Amid the absence of any strong catalyst to shake the EUR/USD out of its 'too familiar' levels, the market continues being held hostage by stop-loss hunters and short-lived spikes, hardly a receipt to establish much of a technical bias as far as October price action goes.
We opened the present month stuck in a 1.3172 -1.2810 range, and looks like the big traders, not keen to join the choppy trading conditions, will fail to challenge and change the technical landscape in coming days. Neither a pallid Fed policy meeting nor Draghi's speech before the German Bundestag produced much excitement yesterday (Wednesday), with buyers losing the 1.30 technical level on downbeat German IFO and EU PMI, the main take away.
Don't hold your breath for range break just yet
There are two main factors driving the EUR/USD price these days. One is Spain and the other is how aggressive the Fed QE3 can be. As things stand, lack of clarity on both ends results on the current stalemate.
Yesterday, the Spanish Treasury chief said the country has pretty much completed its funding needs for 2012, raising doubts on any immediate bail-out request, while sparkling fresh media and bank research speculation on holding a request until Q1 2013. The news should keep the euro top-heavy as the ECB OMT-led gains are priced out for now.
On the other side of the pond, the FOMC policy warned again on poor labor market conditions, building the case for further asset purchases through December. According to Capital Economics Strategists,
if [the] jobs market doesn't improve substantially, we wouldn't be surprised to see the Fed add monthly purchases of $40 billion of Treasury securities, matching the $40 billion of agency mortgage-backed securities it is already buying.
EUR/USD, as 'range' as it gets
In the technical domain, Ivan Delgado, Head of Asian Editors at FXstreet.com, notes:
The mild downside push in EUR/USD barely changes little the technical landscape, with the pair still populating around the usual suspect levels. While trading on Wednesday saw bulls in check by 1.3000/10 offers, the slide through European hours also managed to hold a trendline coming off July lows. Current market conditions remain largely driven by stop loss hunting.
Valeria Bednarik, Chief Analyst at FXstreet.com, emphasizes the messy conditions, as "buyers and sellers still battling around, with no visible winner yet" he says.

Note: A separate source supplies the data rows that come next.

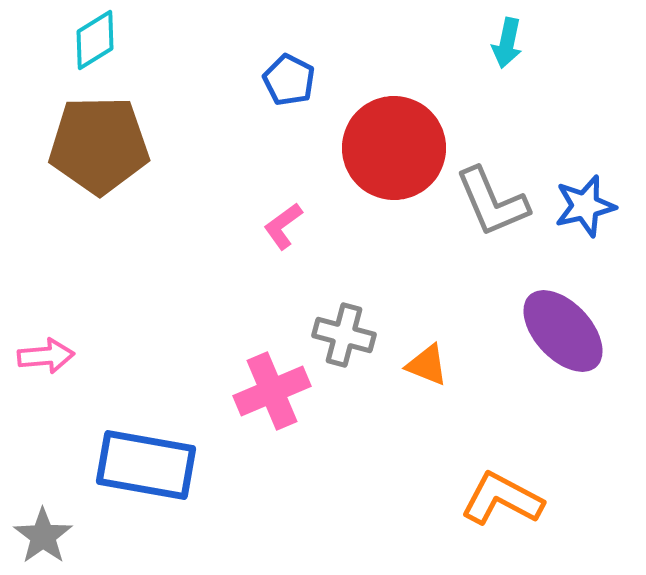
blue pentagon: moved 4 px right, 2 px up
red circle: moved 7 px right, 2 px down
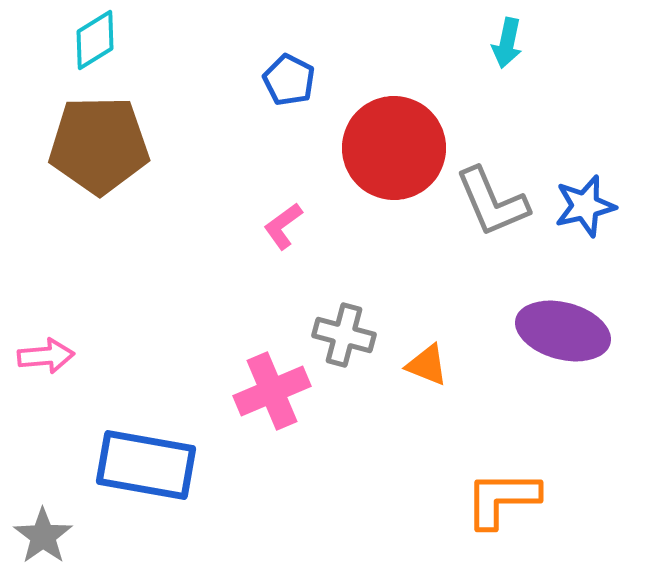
purple ellipse: rotated 32 degrees counterclockwise
orange L-shape: rotated 28 degrees counterclockwise
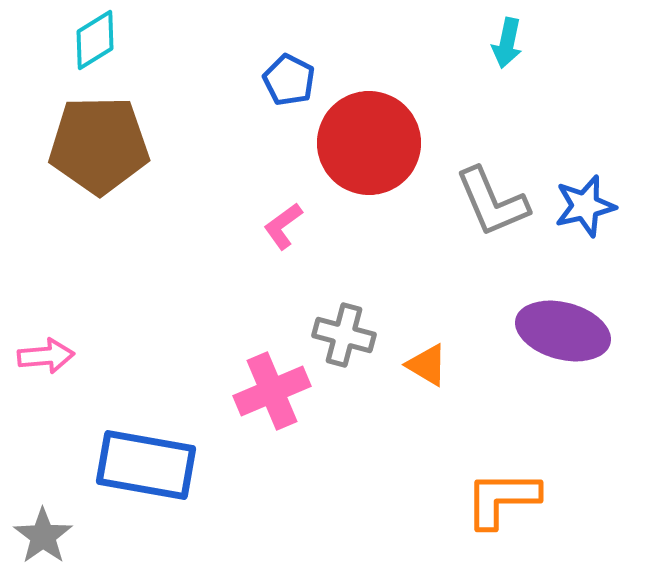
red circle: moved 25 px left, 5 px up
orange triangle: rotated 9 degrees clockwise
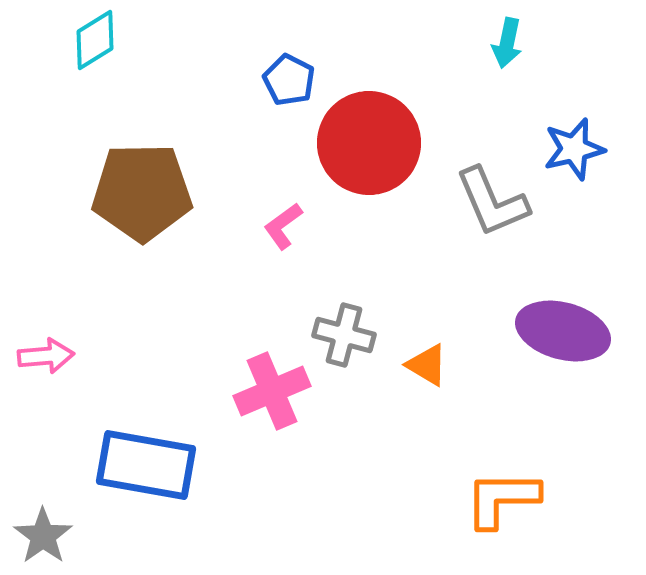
brown pentagon: moved 43 px right, 47 px down
blue star: moved 11 px left, 57 px up
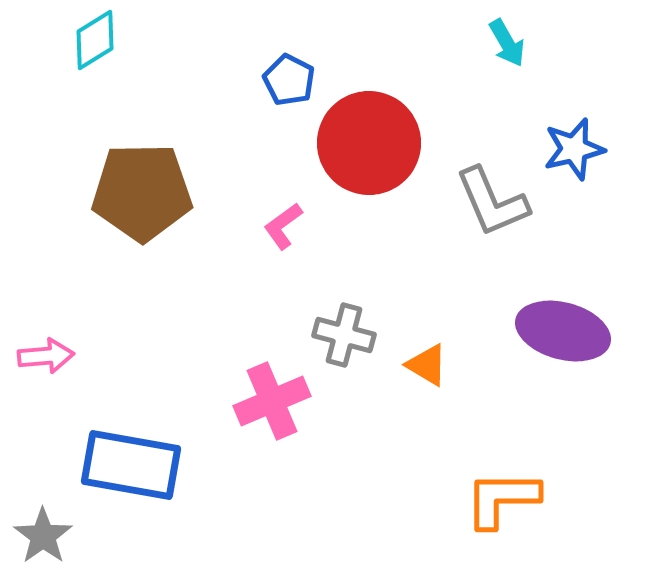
cyan arrow: rotated 42 degrees counterclockwise
pink cross: moved 10 px down
blue rectangle: moved 15 px left
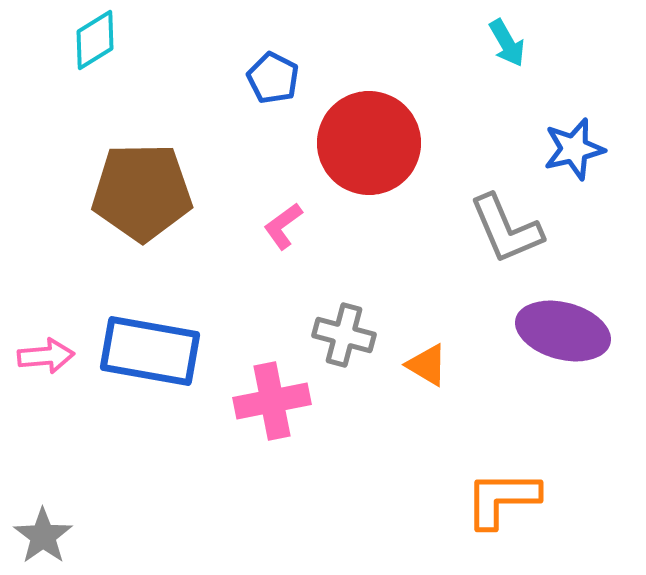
blue pentagon: moved 16 px left, 2 px up
gray L-shape: moved 14 px right, 27 px down
pink cross: rotated 12 degrees clockwise
blue rectangle: moved 19 px right, 114 px up
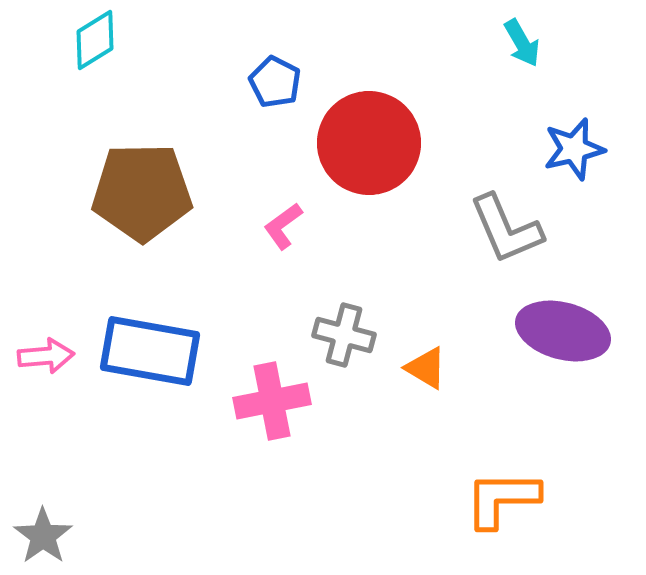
cyan arrow: moved 15 px right
blue pentagon: moved 2 px right, 4 px down
orange triangle: moved 1 px left, 3 px down
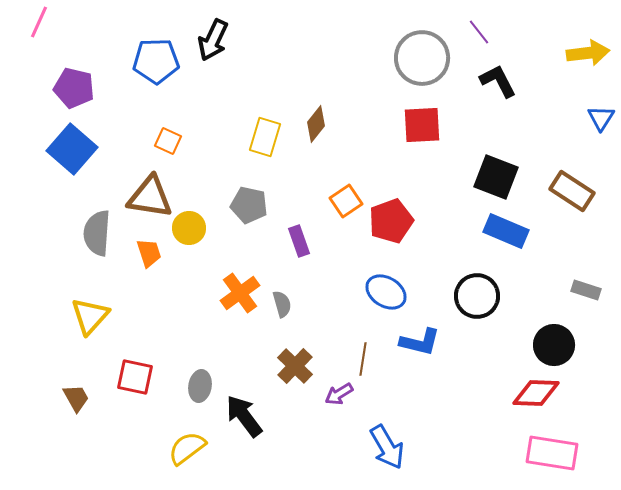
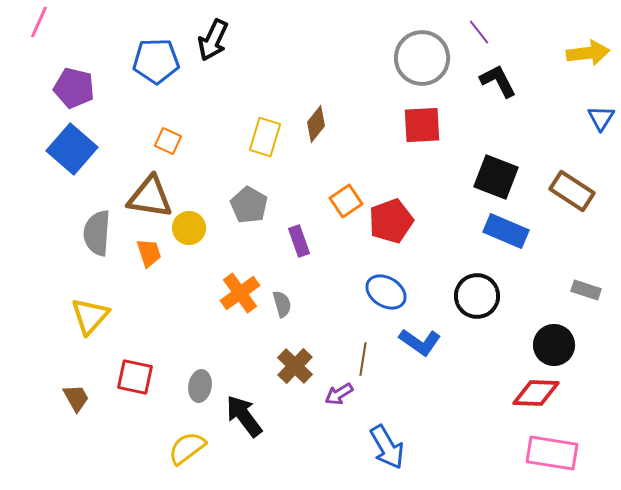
gray pentagon at (249, 205): rotated 18 degrees clockwise
blue L-shape at (420, 342): rotated 21 degrees clockwise
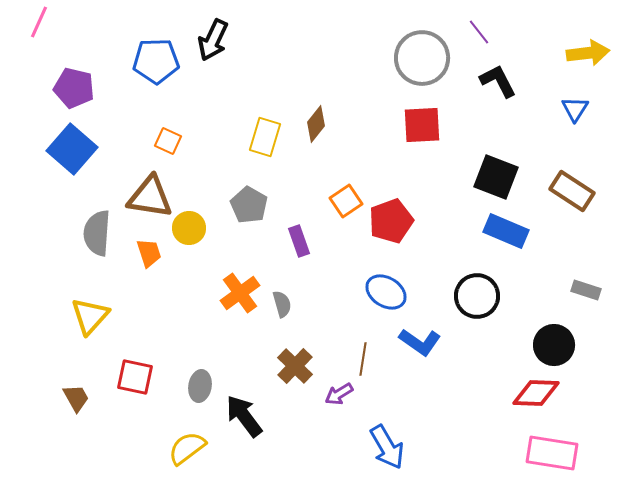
blue triangle at (601, 118): moved 26 px left, 9 px up
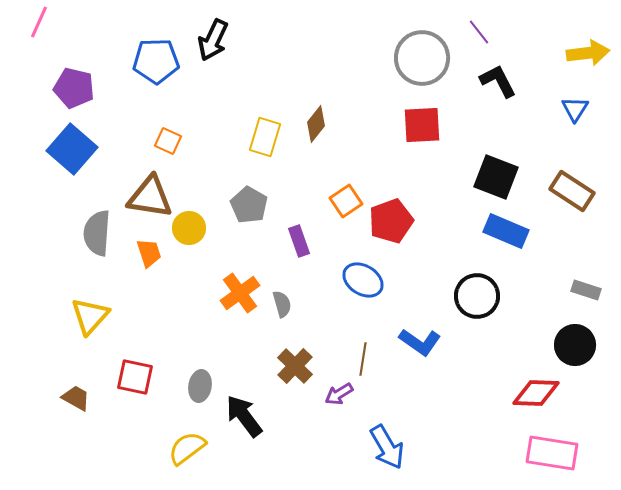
blue ellipse at (386, 292): moved 23 px left, 12 px up
black circle at (554, 345): moved 21 px right
brown trapezoid at (76, 398): rotated 32 degrees counterclockwise
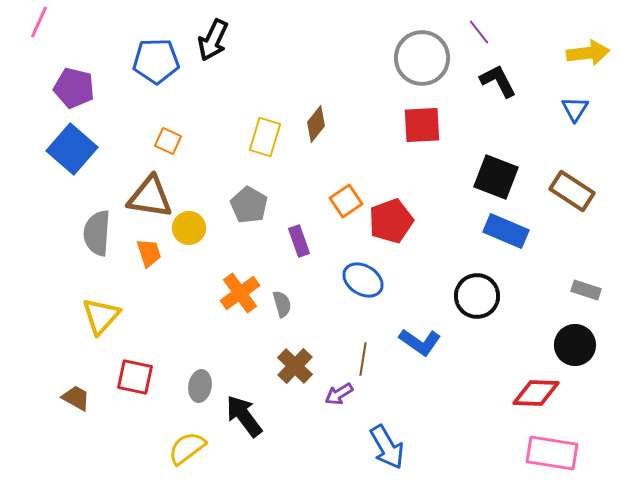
yellow triangle at (90, 316): moved 11 px right
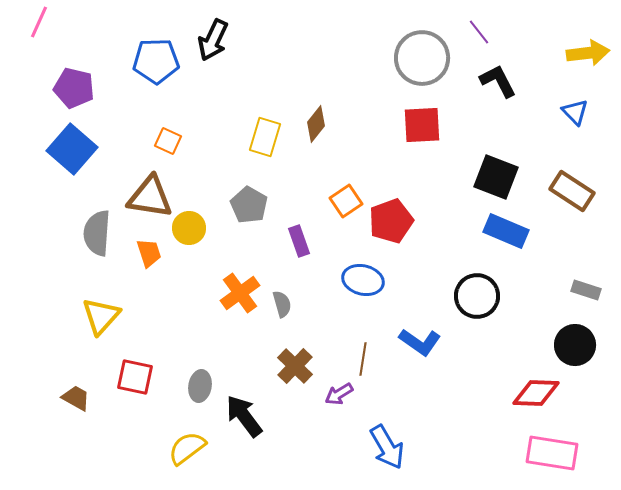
blue triangle at (575, 109): moved 3 px down; rotated 16 degrees counterclockwise
blue ellipse at (363, 280): rotated 18 degrees counterclockwise
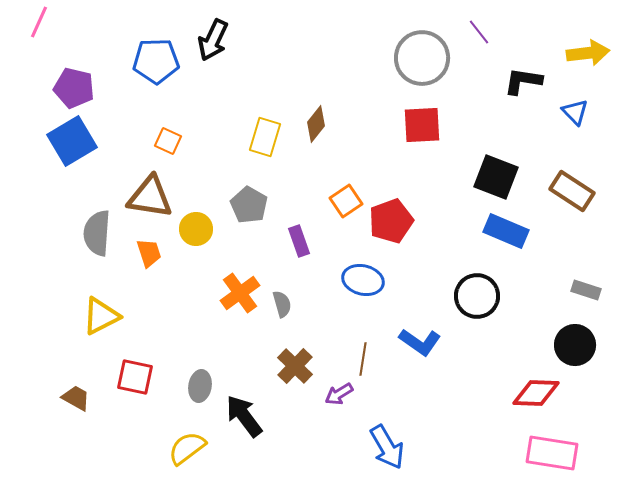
black L-shape at (498, 81): moved 25 px right; rotated 54 degrees counterclockwise
blue square at (72, 149): moved 8 px up; rotated 18 degrees clockwise
yellow circle at (189, 228): moved 7 px right, 1 px down
yellow triangle at (101, 316): rotated 21 degrees clockwise
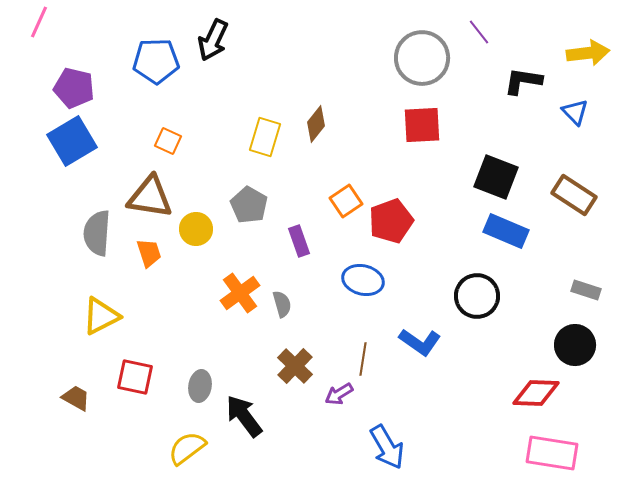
brown rectangle at (572, 191): moved 2 px right, 4 px down
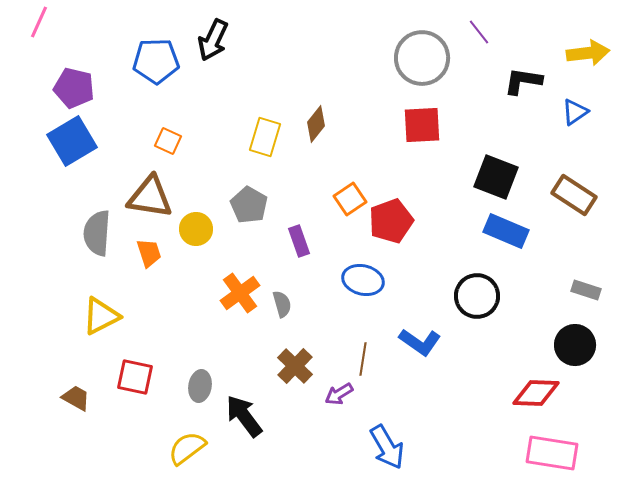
blue triangle at (575, 112): rotated 40 degrees clockwise
orange square at (346, 201): moved 4 px right, 2 px up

The failed attempt to break below the daily ascendant trend line, which Valeria sees still offering support around 1.2960, together with a 61.8% retracement of latest daily run lays at 1.2950. "Price needs to clearly establish above the 1.2980/1.3000 area to be able to erase those bearish readings and attempt further gains" Valeria adds.
Fan Yang, FX Times Technical Chief, holds a slight bearish bias on the pair, saying that after it held under 1.30,
the EUR/USD will have focus now on the rising trendline from July, which it is likely to meet around 1.2850, so there is still further room to the downside before we have to consider major support.